(EXTRACT TO READ Opens)
Table 1 Instruction execution without pipeline; the throughput is two instructions per clock cycle
Table 2 Instructions execution with pipeline; the throughput is four instructions every six clock cycles

All MIPS instructions are 32 bit long. The instruction set is a compiler-based encoding of the machine instructions (i.e., code generation efficiency is used to choose alternative instructions). Multiple simple instruction sections are packed together into an instruction word. To do several operations simultaneously in pipelining, the simultaneous implementation of devices such as memory, integer units, and other units is essential. Pipelining involves five stages: fetch, decode, execute, memory, and write back.

  • Fetch: In this stage, we fetched the instruction from the memory based on the address provided in the program counter (PC). Incrementing by four to the previous instruction address may update the PC. Alternately, it can be updated by a branch address provided by conditional or unconditional branch instructions. The instruction is fetched from the memory and relayed on to the next stage:

    • PC ≤ (PC + 4),

    • PC ≤ Branch address.

  • Decode: In instruction decode, the opcode is decoded by the decoder unit. The register bank is also present in this stage to find the effective address. When in indirect-addressing mode, two clock cycles are required. For different addressing modes, operands are identified through the register bank and handed to the next stage for computation.

  • Execute: All logical and arithmetic operations are performed in this stage. The operation performed on the data are dependent on the control signals generated in the decode stage for each instruction [2]. The integer unit consists of the arithmetic logic unit (ALU), shifter, and multiplier devices. In addition, the effective addresses used for load and store operations are computed.

  • Memory: All memory related instructions are executed in this stage. Depending on the control signals, instructions such as load and store are performed to read and write the data.

  • Write back: The registers are updated in this stage. The corresponding data are updated in the register array located in decode stage. The data may be coming from a memory location or another register.
(EXTRACT TO READ Closes)
PARTS OF THE EXERCISE -
a) How would you translate this sentence from the pipeline text into Spanish: "Pipelining involves five stages: fetch, decode, execute, memory, and write back."?
b) Can you sum up the pipeline text in two sentences?
The records are separate from the pipeline text.
(DATA EXTRACT Opens)
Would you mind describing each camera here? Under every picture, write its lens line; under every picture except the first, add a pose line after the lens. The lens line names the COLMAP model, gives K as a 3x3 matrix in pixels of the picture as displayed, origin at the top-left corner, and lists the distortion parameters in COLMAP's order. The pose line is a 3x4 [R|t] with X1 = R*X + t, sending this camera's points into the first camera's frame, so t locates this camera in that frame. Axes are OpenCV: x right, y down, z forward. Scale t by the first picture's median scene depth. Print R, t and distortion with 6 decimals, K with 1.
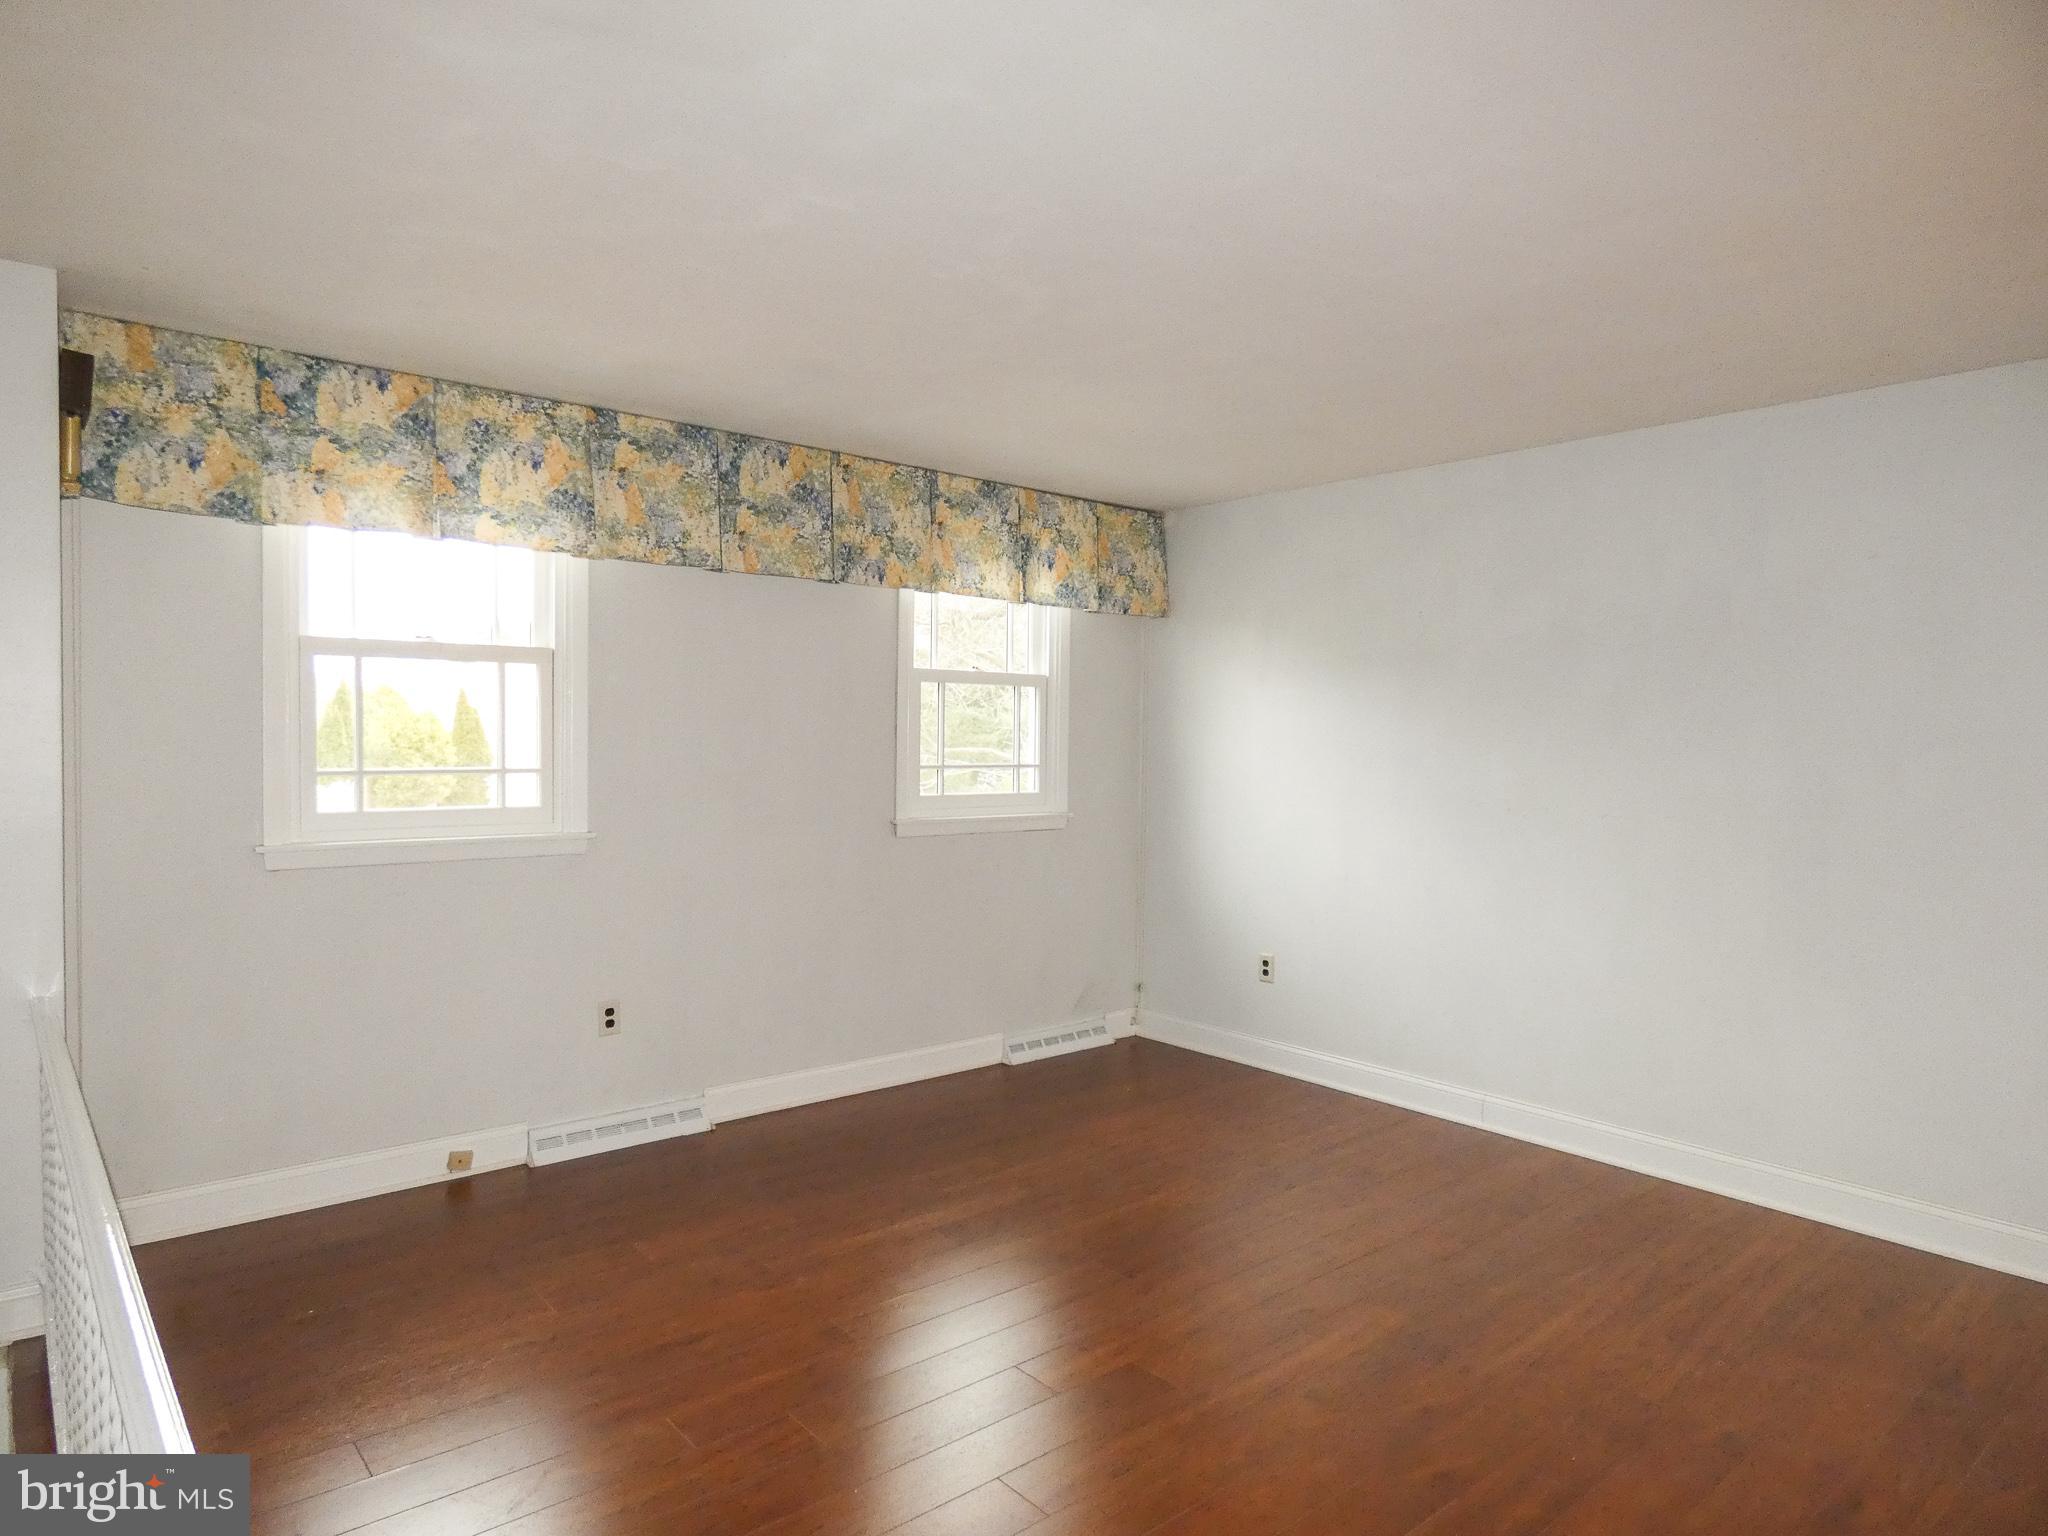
lens RADIAL K [[1239.5, 0, 1021.5], [0, 1239.5, 761.4], [0, 0, 1]] dist [0.004470, -0.001192]
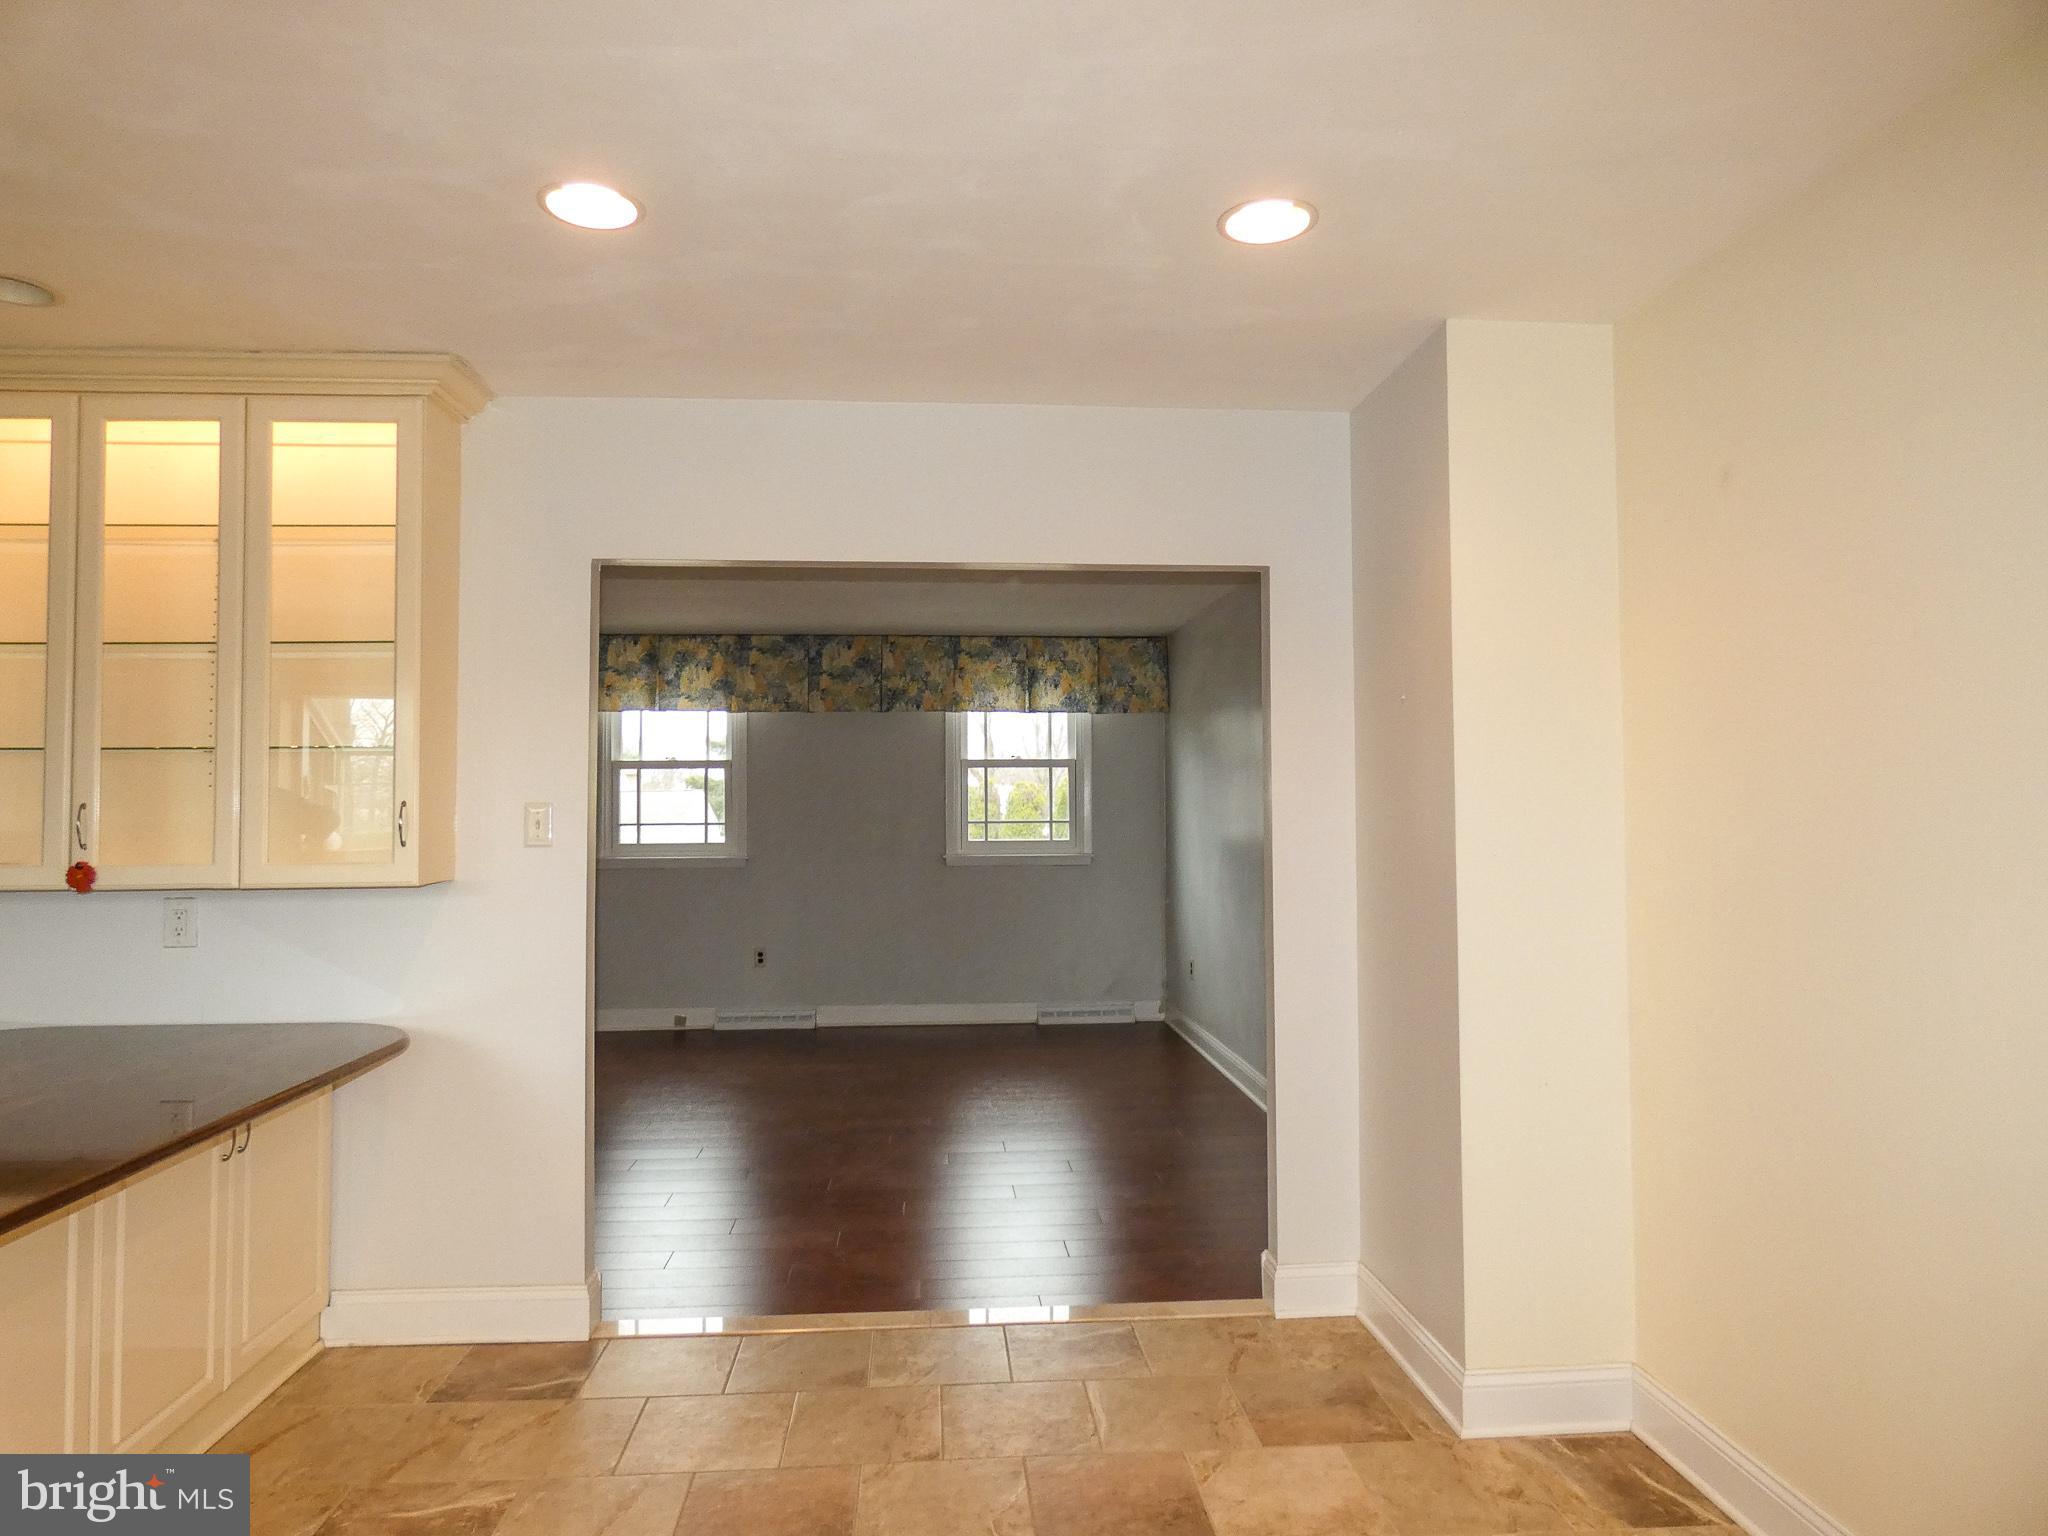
lens RADIAL K [[1239.5, 0, 1017.2], [0, 1239.5, 762.9], [0, 0, 1]] dist [0.004470, -0.001192]
pose [[0.806868, -0.039655, -0.589400, 1.142561], [0.002835, 0.997993, -0.063263, 0.037352], [0.590726, 0.049374, 0.805360, -0.290004]]
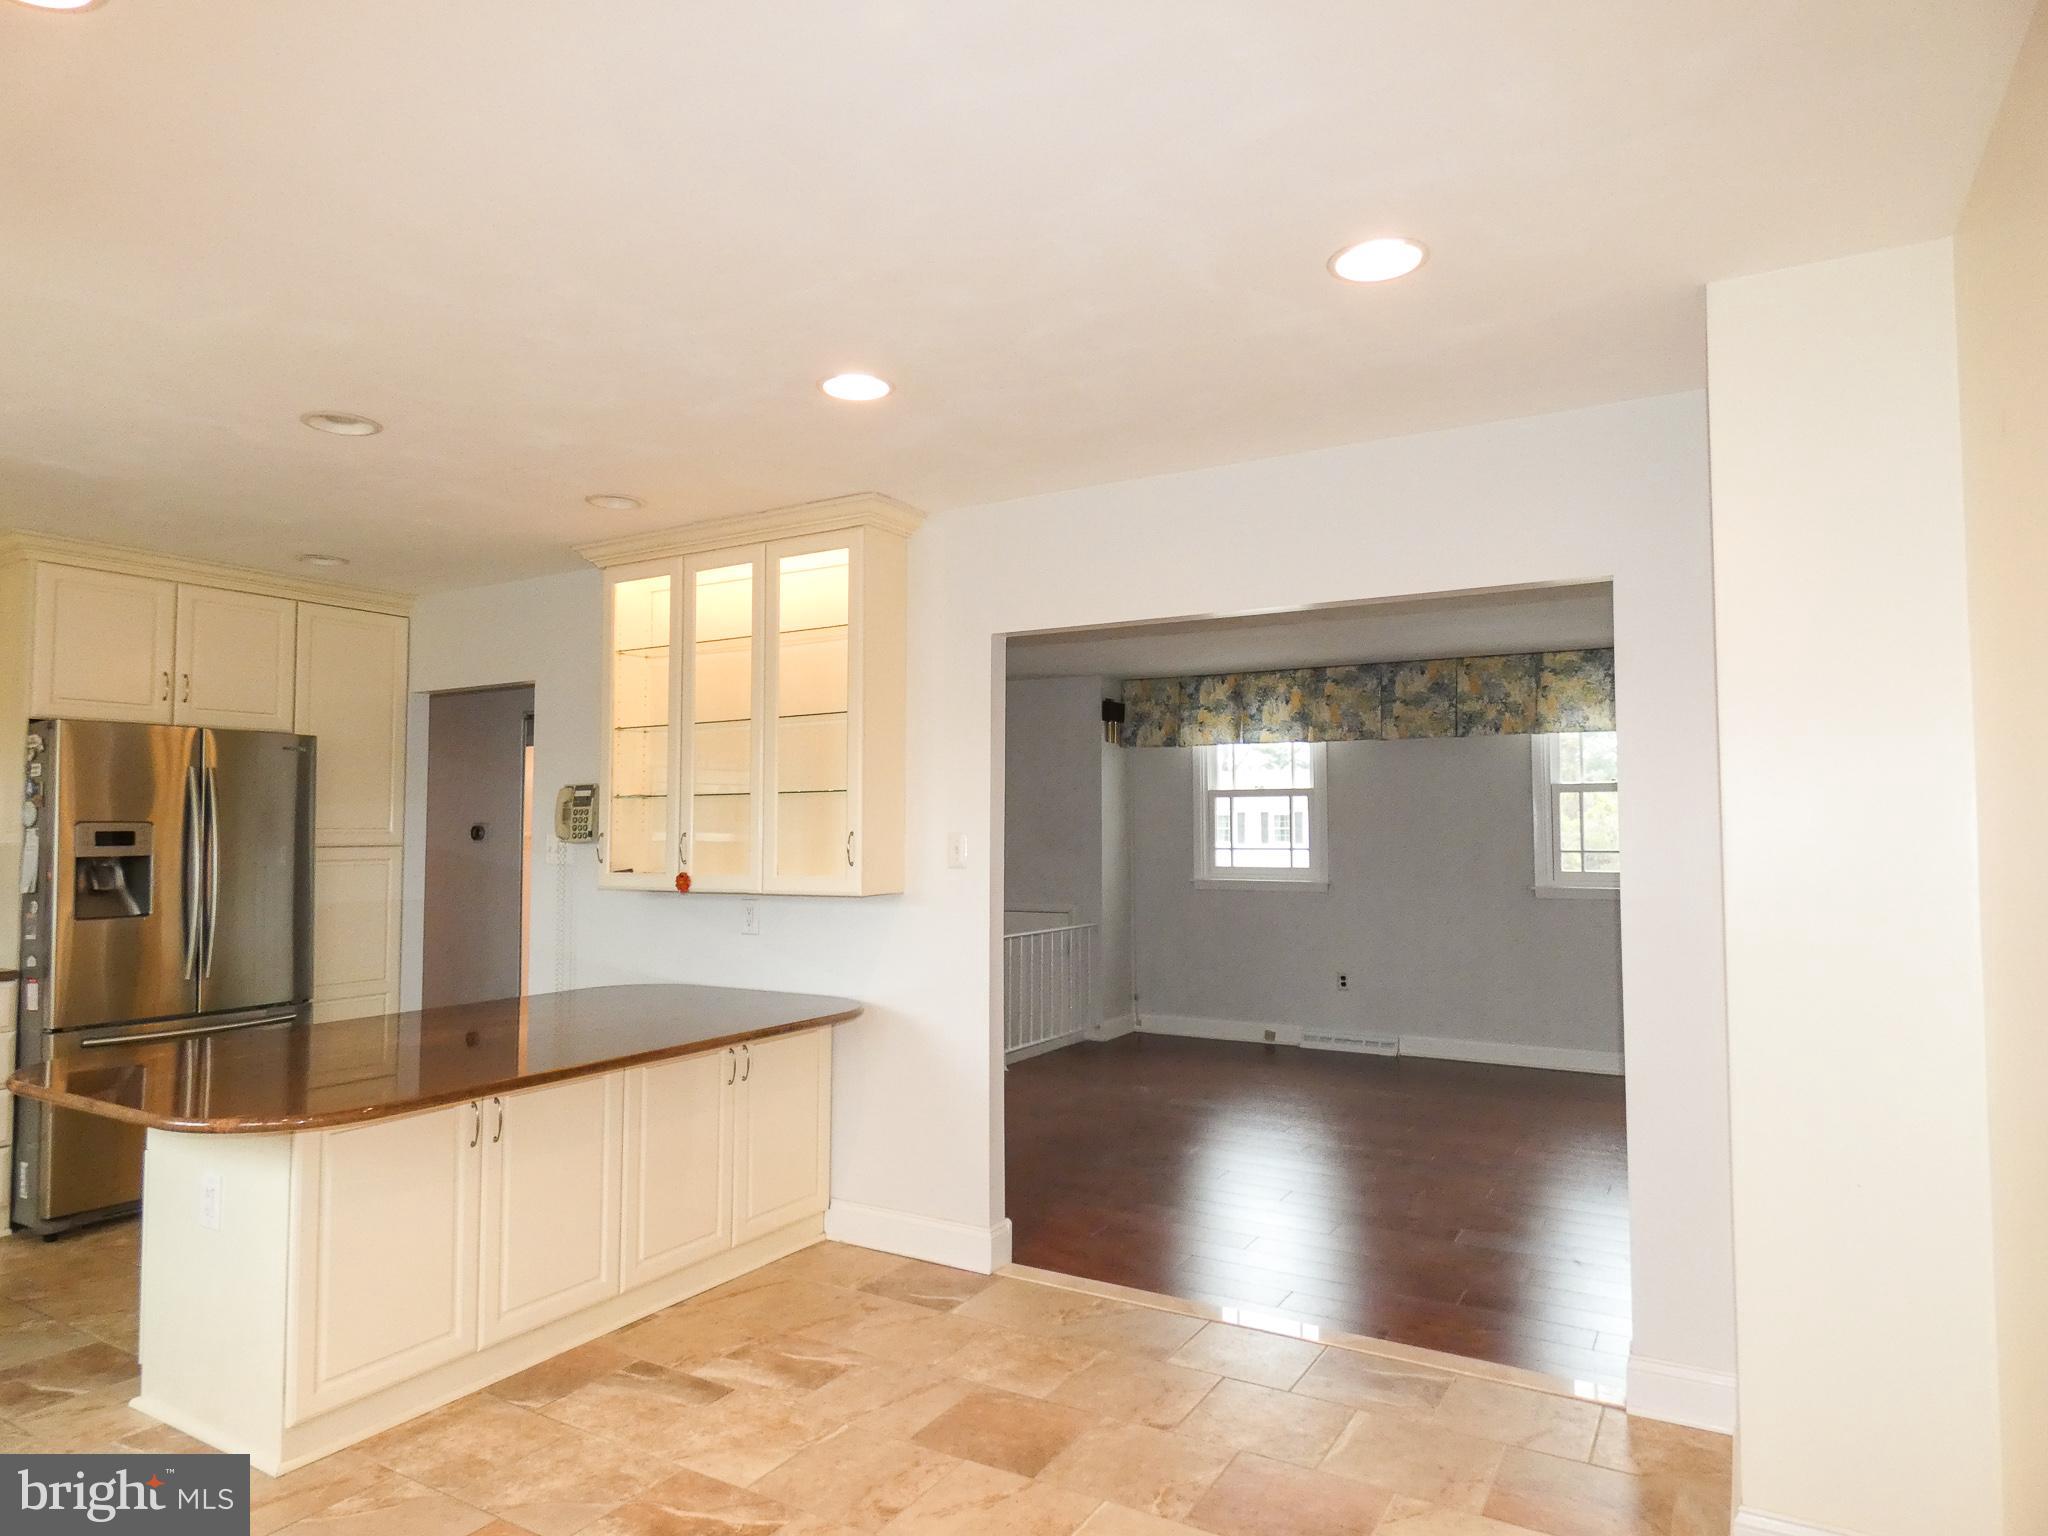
lens RADIAL K [[1239.5, 0, 1025.8], [0, 1239.5, 764.7], [0, 0, 1]] dist [0.004470, -0.001192]
pose [[0.333743, -0.065817, -0.940364, 1.388625], [-0.016409, 0.997003, -0.075605, 0.030934], [0.942521, 0.040663, 0.331663, -0.101814]]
(DATA EXTRACT Closes)
ANSWERS FOR THIS EXERCISE -
a) La segmentación comprende cinco etapas: búsqueda, decodificación, ejecución, memoria y escritura de resultados.

b) All MIPS instructions are 32 bits long, and pipelining takes them through five stages: fetch, decode, execute, memory, and write back. In these stages the instruction is fetched from memory at the address in the program counter, its opcode is decoded and its operands identified through the register bank, logical and arithmetic operations are performed, load and store instructions read and write data, and the registers are updated.